There were no deaths at 1.14 mg/L. At 1.79 mg/L, one female and two males died overnight following exposure. At 2.77 mg/L, two males died overnight following exposure. During exposure, clinical signs included increased respiration rate, laboured and/or noisy respiration. After exposure, all surviving animals showed wet fur, hunched posture, piloerection and fur staining by the test material. These signs are considered associated with the restraint procedure, and in isolation are not indicative of toxicity. One hour post exposure, animals at 1.79 and 2.77 mg/L showed increased or decreased respiratory rate, laboured and/or noisy respiration, lethargy, ataxia and tiptoe gait. Ptosis, pallor of extremities and hypothermia were observed in some males at 1.17mm.  On the day following exposure, clinical signs included increased respiratory rate, noisy and/or laboured respiration, hunched posture, pilo-erection and occasional instances of red-brown staining of the snout. One female at 1.79 mg/L showed tiptoe gait on day 2. Some females at 2.77 mg/L also showed ataxia, tiptoe gait, red brown staining around eyes and closed eyes.

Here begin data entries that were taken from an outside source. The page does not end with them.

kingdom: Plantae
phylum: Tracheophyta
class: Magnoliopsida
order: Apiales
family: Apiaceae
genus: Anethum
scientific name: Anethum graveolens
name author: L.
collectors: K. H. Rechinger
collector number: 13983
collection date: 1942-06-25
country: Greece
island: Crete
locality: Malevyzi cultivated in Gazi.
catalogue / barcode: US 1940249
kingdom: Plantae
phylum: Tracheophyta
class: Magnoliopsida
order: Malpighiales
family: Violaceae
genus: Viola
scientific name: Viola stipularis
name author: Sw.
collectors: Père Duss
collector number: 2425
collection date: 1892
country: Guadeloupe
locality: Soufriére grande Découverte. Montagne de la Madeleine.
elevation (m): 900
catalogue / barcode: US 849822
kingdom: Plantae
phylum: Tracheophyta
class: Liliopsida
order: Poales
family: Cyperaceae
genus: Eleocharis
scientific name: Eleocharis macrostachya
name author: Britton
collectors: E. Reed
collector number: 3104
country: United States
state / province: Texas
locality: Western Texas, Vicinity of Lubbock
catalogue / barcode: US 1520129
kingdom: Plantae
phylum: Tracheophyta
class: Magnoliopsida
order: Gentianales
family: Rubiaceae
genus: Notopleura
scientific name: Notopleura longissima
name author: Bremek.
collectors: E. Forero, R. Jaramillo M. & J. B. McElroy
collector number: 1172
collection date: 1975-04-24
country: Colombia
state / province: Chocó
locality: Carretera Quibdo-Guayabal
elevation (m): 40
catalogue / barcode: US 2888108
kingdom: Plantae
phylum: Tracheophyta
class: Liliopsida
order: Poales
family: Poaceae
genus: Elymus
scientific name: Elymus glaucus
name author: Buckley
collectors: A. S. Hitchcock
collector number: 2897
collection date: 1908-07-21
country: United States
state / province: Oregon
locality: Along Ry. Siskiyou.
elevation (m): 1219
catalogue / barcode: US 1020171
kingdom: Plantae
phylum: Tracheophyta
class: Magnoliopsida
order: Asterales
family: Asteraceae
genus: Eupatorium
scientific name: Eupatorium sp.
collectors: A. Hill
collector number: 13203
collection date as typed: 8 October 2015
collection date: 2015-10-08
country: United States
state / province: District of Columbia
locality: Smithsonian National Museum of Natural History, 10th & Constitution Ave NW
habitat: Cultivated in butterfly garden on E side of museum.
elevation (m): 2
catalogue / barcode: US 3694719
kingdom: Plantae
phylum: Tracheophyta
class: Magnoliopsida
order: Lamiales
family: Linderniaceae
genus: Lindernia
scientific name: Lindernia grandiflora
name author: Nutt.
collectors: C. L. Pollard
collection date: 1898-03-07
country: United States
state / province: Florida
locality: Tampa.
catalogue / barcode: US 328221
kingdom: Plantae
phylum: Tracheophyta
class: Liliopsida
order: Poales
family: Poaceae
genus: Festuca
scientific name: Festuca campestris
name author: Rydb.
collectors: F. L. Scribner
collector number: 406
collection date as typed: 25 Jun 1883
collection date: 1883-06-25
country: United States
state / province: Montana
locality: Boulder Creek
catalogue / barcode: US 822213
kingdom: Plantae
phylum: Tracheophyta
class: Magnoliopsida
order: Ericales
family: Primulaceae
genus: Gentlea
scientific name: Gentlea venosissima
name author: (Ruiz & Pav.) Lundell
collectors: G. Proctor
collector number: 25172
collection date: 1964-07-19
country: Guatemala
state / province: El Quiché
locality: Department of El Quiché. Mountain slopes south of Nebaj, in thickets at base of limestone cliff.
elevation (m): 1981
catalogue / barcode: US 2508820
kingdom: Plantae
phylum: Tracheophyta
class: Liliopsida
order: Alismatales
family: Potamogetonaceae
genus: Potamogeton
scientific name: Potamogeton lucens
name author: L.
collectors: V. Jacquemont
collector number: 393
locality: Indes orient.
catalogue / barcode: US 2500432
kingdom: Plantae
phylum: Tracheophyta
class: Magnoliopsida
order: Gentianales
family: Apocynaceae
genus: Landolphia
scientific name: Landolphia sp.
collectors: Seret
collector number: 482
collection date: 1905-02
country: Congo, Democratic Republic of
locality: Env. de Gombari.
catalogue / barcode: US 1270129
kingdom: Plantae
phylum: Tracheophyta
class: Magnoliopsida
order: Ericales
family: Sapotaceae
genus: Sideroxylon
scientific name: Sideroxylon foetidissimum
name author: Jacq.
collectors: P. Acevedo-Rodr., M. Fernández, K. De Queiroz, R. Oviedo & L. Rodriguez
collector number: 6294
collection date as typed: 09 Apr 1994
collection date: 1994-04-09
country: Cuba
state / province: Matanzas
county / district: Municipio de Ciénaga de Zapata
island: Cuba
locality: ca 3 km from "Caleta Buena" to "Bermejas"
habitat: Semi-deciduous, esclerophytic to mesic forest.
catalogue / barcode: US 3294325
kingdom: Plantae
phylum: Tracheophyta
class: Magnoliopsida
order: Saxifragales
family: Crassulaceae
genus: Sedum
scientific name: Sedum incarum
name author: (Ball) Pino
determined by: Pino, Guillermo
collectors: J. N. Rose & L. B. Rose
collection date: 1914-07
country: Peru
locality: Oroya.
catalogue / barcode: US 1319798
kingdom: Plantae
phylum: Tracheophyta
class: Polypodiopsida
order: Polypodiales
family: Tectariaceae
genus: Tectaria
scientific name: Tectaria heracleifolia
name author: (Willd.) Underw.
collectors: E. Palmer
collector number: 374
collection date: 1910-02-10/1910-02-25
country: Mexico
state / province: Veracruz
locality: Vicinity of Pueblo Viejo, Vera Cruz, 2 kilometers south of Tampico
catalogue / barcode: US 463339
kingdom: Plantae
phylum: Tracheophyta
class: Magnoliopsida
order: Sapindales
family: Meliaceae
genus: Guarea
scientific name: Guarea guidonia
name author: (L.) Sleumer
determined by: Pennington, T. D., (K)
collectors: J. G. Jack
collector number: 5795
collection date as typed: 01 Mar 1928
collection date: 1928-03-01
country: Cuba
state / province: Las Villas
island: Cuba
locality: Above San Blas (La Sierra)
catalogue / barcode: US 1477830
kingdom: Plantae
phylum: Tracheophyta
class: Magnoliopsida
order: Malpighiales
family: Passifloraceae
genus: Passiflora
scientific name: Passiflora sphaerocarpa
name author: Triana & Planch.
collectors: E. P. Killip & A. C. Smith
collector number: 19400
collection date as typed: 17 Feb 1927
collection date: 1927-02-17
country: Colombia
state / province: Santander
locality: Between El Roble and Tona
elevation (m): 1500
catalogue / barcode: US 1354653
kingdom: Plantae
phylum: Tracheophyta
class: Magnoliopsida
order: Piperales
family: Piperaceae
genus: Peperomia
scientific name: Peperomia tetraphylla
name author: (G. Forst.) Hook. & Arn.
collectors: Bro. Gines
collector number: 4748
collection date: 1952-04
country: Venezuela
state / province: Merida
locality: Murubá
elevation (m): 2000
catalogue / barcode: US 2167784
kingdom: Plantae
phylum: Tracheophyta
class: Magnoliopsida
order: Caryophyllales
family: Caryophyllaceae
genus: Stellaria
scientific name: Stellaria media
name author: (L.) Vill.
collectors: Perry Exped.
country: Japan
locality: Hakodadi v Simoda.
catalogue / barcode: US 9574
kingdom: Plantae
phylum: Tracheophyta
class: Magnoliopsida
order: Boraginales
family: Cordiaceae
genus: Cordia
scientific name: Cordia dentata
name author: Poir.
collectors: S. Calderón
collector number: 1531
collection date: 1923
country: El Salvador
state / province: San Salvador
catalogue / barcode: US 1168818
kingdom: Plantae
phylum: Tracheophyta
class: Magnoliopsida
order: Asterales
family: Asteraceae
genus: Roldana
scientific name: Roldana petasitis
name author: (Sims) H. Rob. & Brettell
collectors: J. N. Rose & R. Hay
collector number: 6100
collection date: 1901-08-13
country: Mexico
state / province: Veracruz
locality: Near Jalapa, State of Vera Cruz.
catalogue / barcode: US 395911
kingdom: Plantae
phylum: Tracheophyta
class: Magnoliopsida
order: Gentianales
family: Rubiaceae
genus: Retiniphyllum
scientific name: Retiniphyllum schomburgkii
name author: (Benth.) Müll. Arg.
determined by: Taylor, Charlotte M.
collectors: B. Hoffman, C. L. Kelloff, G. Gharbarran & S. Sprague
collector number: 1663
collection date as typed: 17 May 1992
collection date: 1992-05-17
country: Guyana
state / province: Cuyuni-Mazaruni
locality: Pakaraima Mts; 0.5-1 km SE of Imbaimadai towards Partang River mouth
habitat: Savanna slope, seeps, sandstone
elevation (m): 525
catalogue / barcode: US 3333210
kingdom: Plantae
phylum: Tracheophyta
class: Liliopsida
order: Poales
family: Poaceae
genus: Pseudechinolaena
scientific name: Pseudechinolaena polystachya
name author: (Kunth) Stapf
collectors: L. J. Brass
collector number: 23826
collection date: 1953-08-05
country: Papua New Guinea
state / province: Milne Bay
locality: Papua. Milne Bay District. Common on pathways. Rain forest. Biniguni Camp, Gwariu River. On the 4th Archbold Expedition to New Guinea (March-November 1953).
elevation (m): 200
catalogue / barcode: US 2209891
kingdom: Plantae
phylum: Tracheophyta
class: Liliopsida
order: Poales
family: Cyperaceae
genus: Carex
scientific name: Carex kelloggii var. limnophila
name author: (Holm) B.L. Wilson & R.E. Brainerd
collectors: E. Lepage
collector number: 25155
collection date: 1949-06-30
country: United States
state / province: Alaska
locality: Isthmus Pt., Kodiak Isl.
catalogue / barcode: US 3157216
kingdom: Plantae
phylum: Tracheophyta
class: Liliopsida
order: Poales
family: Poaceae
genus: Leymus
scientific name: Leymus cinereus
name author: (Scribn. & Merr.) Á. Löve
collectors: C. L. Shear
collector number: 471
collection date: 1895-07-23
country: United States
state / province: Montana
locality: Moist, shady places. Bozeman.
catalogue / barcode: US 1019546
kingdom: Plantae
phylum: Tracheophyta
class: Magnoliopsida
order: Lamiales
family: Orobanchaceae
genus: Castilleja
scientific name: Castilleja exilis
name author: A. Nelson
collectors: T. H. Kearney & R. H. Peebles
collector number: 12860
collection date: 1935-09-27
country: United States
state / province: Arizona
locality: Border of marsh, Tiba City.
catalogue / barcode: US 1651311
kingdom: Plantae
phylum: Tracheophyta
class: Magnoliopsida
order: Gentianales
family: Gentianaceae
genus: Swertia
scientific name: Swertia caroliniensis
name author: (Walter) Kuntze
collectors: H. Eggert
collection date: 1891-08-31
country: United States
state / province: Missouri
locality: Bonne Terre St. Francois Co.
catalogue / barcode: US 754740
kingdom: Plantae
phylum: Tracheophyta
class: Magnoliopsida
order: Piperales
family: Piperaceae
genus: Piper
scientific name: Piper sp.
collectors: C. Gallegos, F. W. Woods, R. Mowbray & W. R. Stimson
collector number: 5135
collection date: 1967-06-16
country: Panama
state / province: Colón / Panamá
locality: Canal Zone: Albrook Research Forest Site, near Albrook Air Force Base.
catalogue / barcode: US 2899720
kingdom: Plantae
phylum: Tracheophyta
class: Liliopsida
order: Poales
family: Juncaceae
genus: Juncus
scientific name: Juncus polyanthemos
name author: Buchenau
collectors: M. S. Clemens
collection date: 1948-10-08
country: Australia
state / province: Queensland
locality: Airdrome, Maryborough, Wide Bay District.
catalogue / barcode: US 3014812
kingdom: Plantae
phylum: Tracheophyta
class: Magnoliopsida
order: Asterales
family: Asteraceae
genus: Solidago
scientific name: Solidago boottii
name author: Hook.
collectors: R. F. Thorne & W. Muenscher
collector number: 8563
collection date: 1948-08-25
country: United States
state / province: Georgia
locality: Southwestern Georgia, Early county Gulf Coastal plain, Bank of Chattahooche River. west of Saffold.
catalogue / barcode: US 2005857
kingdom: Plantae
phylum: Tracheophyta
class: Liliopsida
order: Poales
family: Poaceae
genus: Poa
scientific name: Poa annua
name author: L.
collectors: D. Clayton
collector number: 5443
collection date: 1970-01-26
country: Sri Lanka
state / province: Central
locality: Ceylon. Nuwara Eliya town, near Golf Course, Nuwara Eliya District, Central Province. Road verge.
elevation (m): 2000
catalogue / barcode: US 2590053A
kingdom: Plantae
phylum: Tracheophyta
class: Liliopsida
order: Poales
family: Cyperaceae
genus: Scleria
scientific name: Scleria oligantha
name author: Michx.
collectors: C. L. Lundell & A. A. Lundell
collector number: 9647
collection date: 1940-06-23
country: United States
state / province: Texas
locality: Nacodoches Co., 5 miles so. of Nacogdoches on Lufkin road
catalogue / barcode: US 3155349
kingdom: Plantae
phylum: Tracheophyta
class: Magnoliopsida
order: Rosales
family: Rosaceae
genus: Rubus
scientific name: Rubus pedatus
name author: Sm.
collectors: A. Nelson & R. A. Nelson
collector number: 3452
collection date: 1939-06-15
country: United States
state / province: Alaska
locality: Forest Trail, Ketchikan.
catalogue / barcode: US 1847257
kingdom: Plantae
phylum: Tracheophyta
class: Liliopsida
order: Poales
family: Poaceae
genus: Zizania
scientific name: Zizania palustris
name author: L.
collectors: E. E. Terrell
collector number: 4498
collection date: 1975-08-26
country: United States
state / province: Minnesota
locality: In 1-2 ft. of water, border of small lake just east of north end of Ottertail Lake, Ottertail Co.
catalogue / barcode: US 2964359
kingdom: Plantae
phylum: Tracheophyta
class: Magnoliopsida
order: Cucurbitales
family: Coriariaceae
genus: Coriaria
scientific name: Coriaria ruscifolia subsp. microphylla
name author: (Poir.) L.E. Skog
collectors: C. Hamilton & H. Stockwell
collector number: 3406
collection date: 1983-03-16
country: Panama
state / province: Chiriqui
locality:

All survivors showed normal clinical signs by days 7 (at 1.14 mg/L) or days 8 or 9 after exposure. There was a reduction in body weight or a reduction in weight gain in the first week after exposure, but normal body weight gain was recorded in the second week. Lung abnormalities (enlargement, abnormally dark or pale patches were recorded in animals that died during the study. Several of the surviving animals also showed lung abnormalities at terminal kill.

 

The acute inhalation LC50 (4‑hour) of dicopper chloride trihydroxide technical to the rat was 2.83 mg/L in males (with 95% confidence limits of 2.23 to 7.22 mg/L) and >2.77 mg/L in females. The LC50 for the combined sexes was 4.74 mg/L (with 95% confidence limits of 3.09 to 384 mg/L). These confidence limits are wider than would normally be accepted, but it would have been a waste of animals to test further groups, simply in order to establish a more accurate LC50, as this would not have altered the hazard classification of the material. On this basis dicopper chloride trihydroxide is classified as Acute Tox. 4, H332: Harmful if inhaled.